───── DATASET EXCERPTS

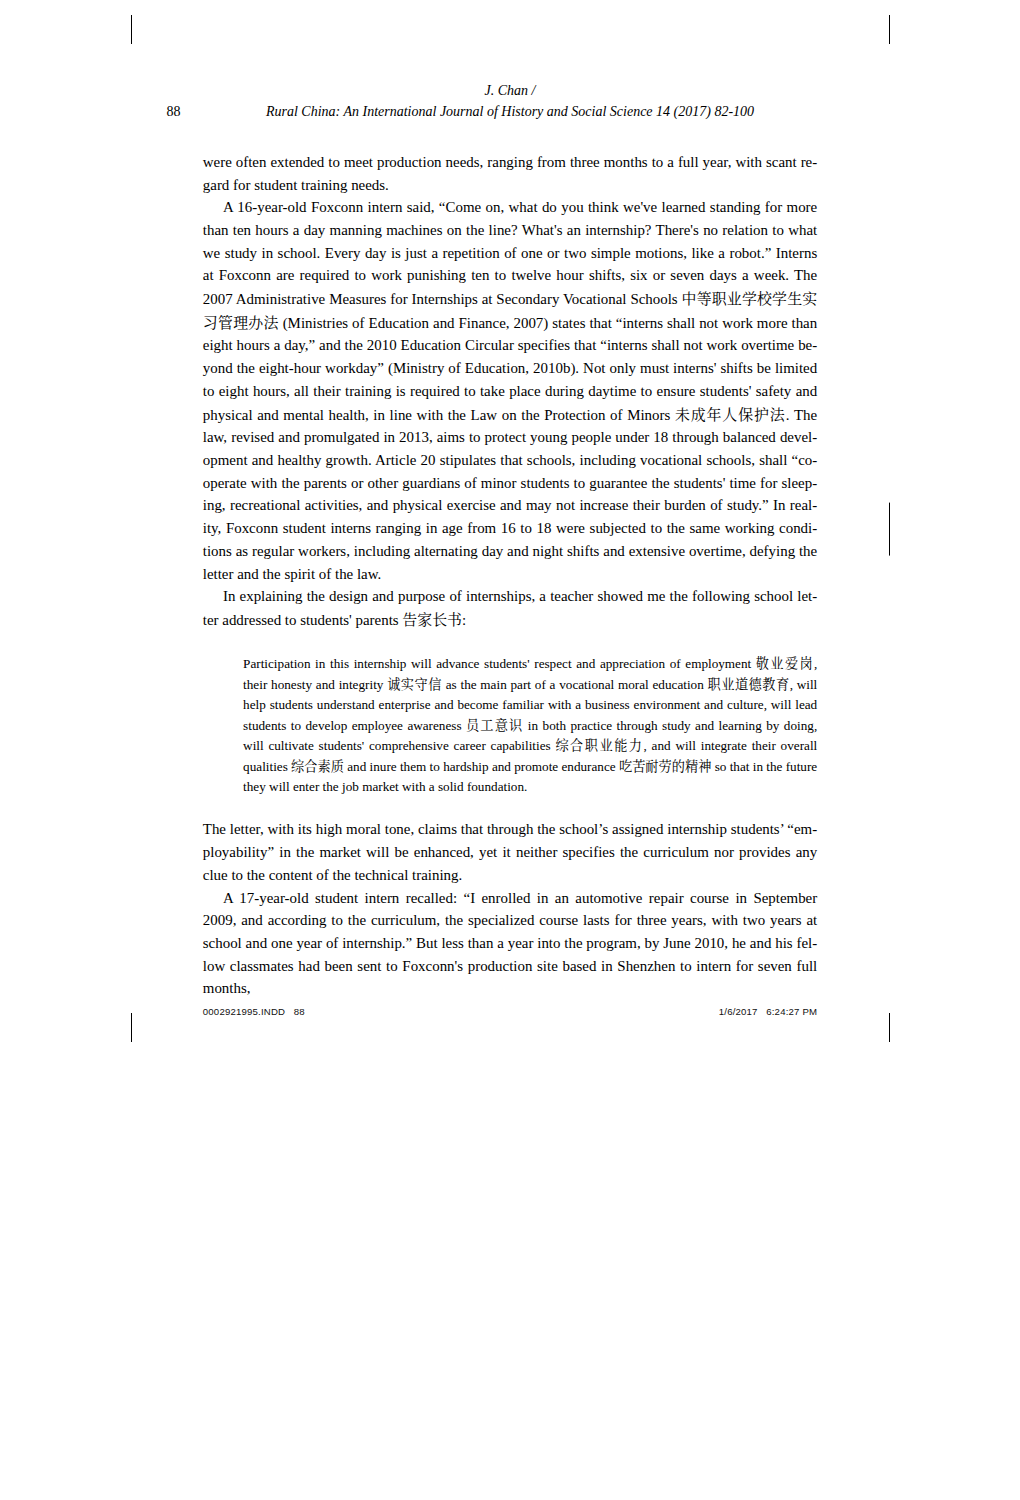J. Chan /
88 Rural China: An International Journal of History and Social Science 14 (2017) 82-100
were often extended to meet production needs, ranging from three months to a full year, with scant regard for student training needs.
A 16-year-old Foxconn intern said, “Come on, what do you think we've learned standing for more than ten hours a day manning machines on the line? What's an internship? There's no relation to what we study in school. Every day is just a repetition of one or two simple motions, like a robot.” Interns at Foxconn are required to work punishing ten to twelve hour shifts, six or seven days a week. The 2007 Administrative Measures for Internships at Secondary Vocational Schools 中等职业学校学生实习管理办法 (Ministries of Education and Finance, 2007) states that “interns shall not work more than eight hours a day,” and the 2010 Education Circular specifies that “interns shall not work overtime beyond the eight-hour workday” (Ministry of Education, 2010b). Not only must interns' shifts be limited to eight hours, all their training is required to take place during daytime to ensure students' safety and physical and mental health, in line with the Law on the Protection of Minors 未成年人保护法. The law, revised and promulgated in 2013, aims to protect young people under 18 through balanced development and healthy growth. Article 20 stipulates that schools, including vocational schools, shall “cooperate with the parents or other guardians of minor students to guarantee the students' time for sleeping, recreational activities, and physical exercise and may not increase their burden of study.” In reality, Foxconn student interns ranging in age from 16 to 18 were subjected to the same working conditions as regular workers, including alternating day and night shifts and extensive overtime, defying the letter and the spirit of the law.
In explaining the design and purpose of internships, a teacher showed me the following school letter addressed to students' parents 告家长书:
Participation in this internship will advance students' respect and appreciation of employment 敬业爱岗, their honesty and integrity 诚实守信 as the main part of a vocational moral education 职业道德教育, will help students understand enterprise and become familiar with a business environment and culture, will lead students to develop employee awareness 员工意识 in both practice through study and learning by doing, will cultivate students' comprehensive career capabilities 综合职业能力, and will integrate their overall qualities 综合素质 and inure them to hardship and promote endurance 吃苦耐劳的精神 so that in the future they will enter the job market with a solid foundation.
The letter, with its high moral tone, claims that through the school’s assigned internship students’ “employability” in the market will be enhanced, yet it neither specifies the curriculum nor provides any clue to the content of the technical training.
A 17-year-old student intern recalled: “I enrolled in an automotive repair course in September 2009, and according to the curriculum, the specialized course lasts for three years, with two years at school and one year of internship.” But less than a year into the program, by June 2010, he and his fellow classmates had been sent to Foxconn's production site based in Shenzhen to intern for seven full months,
0002921995.INDD 88 1/6/2017 6:24:27 PM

──────────

WHAT THE TASK REQUIRES
The answer must be an exact copy of every record above, minus the pictures.

WRITTEN ANSWER
J. Chan /
88 Rural China: An International Journal of History and Social Science 14 (2017) 82-100
were often extended to meet production needs, ranging from three months to a full year, with scant regard for student training needs.
A 16-year-old Foxconn intern said, “Come on, what do you think we've learned standing for more than ten hours a day manning machines on the line? What's an internship? There's no relation to what we study in school. Every day is just a repetition of one or two simple motions, like a robot.” Interns at Foxconn are required to work punishing ten to twelve hour shifts, six or seven days a week. The 2007 Administrative Measures for Internships at Secondary Vocational Schools 中等职业学校学生实习管理办法 (Ministries of Education and Finance, 2007) states that “interns shall not work more than eight hours a day,” and the 2010 Education Circular specifies that “interns shall not work overtime beyond the eight-hour workday” (Ministry of Education, 2010b). Not only must interns' shifts be limited to eight hours, all their training is required to take place during daytime to ensure students' safety and physical and mental health, in line with the Law on the Protection of Minors 未成年人保护法. The law, revised and promulgated in 2013, aims to protect young people under 18 through balanced development and healthy growth. Article 20 stipulates that schools, including vocational schools, shall “cooperate with the parents or other guardians of minor students to guarantee the students' time for sleeping, recreational activities, and physical exercise and may not increase their burden of study.” In reality, Foxconn student interns ranging in age from 16 to 18 were subjected to the same working conditions as regular workers, including alternating day and night shifts and extensive overtime, defying the letter and the spirit of the law.
In explaining the design and purpose of internships, a teacher showed me the following school letter addressed to students' parents 告家长书:
Participation in this internship will advance students' respect and appreciation of employment 敬业爱岗, their honesty and integrity 诚实守信 as the main part of a vocational moral education 职业道德教育, will help students understand enterprise and become familiar with a business environment and culture, will lead students to develop employee awareness 员工意识 in both practice through study and learning by doing, will cultivate students' comprehensive career capabilities 综合职业能力, and will integrate their overall qualities 综合素质 and inure them to hardship and promote endurance 吃苦耐劳的精神 so that in the future they will enter the job market with a solid foundation.
The letter, with its high moral tone, claims that through the school’s assigned internship students’ “employability” in the market will be enhanced, yet it neither specifies the curriculum nor provides any clue to the content of the technical training.
A 17-year-old student intern recalled: “I enrolled in an automotive repair course in September 2009, and according to the curriculum, the specialized course lasts for three years, with two years at school and one year of internship.” But less than a year into the program, by June 2010, he and his fellow classmates had been sent to Foxconn's production site based in Shenzhen to intern for seven full months,
0002921995.INDD 88 1/6/2017 6:24:27 PM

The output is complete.